- [EXERCISE DETAILS] Count the lines below that hold the word "size" and say how many, with no other text.

- [EXTRACTED DATA]
..............................
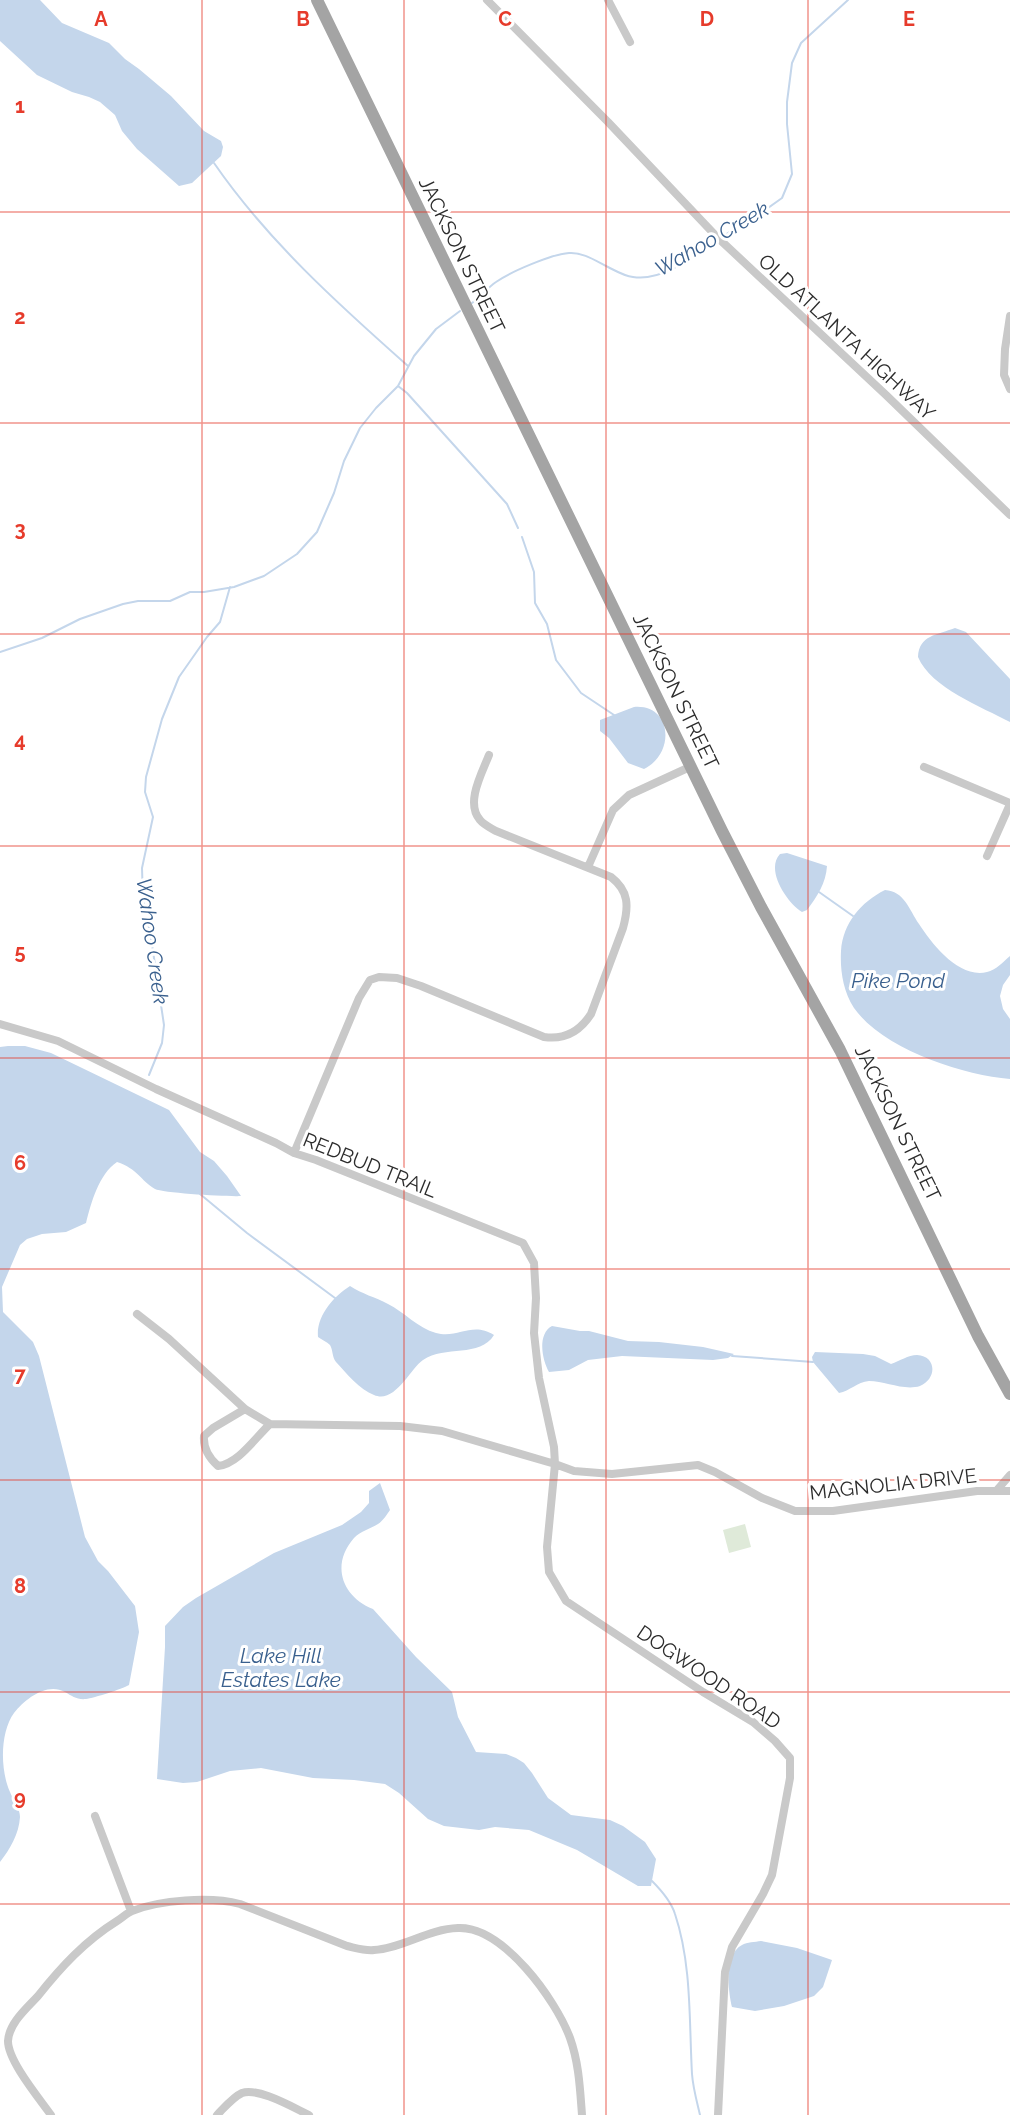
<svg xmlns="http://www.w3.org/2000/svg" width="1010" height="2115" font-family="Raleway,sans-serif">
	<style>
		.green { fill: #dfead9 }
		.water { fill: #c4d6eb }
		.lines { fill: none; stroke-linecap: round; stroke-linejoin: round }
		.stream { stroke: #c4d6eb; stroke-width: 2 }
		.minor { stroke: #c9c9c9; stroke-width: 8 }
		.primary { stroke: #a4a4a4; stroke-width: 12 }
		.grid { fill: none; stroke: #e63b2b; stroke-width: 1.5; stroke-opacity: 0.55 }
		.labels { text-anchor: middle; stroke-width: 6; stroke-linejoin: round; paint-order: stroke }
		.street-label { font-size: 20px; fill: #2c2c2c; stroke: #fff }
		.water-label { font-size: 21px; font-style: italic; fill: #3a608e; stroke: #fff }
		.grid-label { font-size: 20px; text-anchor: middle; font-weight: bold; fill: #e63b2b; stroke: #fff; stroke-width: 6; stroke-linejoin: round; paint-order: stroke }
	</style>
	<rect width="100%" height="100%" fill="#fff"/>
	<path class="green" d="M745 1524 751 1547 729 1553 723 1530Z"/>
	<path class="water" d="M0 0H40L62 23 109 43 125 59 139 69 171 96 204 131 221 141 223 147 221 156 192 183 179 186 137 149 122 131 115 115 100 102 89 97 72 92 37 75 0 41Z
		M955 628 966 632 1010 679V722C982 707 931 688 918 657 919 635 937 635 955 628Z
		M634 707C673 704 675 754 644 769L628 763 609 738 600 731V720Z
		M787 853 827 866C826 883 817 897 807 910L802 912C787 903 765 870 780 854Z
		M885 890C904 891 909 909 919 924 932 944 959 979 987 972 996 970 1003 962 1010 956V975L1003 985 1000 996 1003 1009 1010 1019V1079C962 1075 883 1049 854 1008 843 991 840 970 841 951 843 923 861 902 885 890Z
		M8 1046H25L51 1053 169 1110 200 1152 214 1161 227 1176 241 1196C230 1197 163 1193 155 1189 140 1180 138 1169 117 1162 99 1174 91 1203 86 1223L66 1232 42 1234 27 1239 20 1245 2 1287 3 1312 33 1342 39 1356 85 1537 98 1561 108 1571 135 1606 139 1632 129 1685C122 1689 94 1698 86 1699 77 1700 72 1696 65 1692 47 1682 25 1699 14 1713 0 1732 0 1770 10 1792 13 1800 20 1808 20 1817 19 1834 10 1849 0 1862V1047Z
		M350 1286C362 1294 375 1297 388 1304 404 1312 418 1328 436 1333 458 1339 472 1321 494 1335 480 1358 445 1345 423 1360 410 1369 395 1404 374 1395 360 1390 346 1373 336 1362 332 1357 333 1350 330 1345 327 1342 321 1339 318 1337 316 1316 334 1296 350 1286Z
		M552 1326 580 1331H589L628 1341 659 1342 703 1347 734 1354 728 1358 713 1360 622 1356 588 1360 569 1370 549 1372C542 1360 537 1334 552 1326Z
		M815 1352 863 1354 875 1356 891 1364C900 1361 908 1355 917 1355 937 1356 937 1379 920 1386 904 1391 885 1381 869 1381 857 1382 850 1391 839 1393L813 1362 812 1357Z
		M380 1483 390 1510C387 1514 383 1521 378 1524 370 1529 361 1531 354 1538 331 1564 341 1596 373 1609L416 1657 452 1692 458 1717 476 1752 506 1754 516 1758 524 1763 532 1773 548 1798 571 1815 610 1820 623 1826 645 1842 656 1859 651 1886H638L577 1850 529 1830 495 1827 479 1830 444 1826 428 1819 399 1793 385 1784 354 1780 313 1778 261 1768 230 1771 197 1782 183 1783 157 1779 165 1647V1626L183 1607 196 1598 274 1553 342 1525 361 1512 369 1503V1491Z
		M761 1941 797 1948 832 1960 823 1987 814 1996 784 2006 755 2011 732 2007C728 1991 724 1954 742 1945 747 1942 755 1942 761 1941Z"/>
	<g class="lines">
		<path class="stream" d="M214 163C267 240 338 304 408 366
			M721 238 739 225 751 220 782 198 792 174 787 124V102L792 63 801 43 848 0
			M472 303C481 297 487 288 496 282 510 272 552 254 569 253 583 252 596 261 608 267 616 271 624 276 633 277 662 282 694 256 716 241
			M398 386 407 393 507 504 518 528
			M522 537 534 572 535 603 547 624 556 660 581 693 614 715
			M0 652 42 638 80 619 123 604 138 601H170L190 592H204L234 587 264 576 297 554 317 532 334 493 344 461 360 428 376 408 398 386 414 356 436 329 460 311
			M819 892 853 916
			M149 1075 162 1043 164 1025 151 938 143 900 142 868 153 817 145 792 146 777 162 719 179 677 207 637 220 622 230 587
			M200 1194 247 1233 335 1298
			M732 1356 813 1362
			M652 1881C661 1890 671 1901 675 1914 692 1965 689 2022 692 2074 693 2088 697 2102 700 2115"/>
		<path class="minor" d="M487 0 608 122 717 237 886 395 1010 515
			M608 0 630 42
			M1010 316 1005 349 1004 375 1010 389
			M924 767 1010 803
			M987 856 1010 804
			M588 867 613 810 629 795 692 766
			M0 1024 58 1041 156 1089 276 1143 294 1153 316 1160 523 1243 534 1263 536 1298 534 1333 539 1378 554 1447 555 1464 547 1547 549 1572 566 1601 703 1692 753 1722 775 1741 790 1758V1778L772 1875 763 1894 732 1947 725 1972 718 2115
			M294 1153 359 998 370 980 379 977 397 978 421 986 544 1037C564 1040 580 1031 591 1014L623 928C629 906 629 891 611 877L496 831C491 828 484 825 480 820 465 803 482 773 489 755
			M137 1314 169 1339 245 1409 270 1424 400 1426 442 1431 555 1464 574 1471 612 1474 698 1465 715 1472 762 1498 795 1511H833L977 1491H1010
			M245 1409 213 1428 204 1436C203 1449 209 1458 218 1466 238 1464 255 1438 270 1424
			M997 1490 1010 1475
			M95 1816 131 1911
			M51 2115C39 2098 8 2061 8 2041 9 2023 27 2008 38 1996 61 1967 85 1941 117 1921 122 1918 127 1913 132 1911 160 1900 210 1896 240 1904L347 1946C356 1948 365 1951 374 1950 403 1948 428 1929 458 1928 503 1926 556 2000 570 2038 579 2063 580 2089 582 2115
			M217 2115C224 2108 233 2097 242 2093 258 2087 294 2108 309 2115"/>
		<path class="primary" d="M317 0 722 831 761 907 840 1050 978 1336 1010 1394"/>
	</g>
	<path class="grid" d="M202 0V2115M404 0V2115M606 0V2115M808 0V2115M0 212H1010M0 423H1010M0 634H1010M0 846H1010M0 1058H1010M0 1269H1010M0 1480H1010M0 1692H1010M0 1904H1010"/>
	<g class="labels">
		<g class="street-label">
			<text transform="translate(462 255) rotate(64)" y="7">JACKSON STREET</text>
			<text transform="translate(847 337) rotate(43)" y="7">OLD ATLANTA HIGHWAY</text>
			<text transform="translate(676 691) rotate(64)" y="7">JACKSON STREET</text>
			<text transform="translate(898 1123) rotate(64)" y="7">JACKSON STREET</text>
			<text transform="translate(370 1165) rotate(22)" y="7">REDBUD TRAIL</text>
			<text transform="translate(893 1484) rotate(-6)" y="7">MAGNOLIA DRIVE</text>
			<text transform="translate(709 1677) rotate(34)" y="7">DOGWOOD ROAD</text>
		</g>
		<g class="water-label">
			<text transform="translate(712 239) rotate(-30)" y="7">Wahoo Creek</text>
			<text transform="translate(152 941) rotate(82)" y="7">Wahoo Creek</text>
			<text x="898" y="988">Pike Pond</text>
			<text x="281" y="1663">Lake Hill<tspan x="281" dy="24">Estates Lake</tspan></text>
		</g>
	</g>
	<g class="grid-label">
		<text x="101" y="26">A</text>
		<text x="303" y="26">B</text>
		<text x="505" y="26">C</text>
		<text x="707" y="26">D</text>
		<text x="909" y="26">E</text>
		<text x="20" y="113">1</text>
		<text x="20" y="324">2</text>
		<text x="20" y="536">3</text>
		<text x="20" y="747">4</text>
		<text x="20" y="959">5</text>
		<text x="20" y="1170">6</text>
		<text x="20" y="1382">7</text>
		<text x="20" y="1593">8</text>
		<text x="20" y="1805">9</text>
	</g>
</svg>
..............................
- [RESULT FOR THIS EXERCISE] 3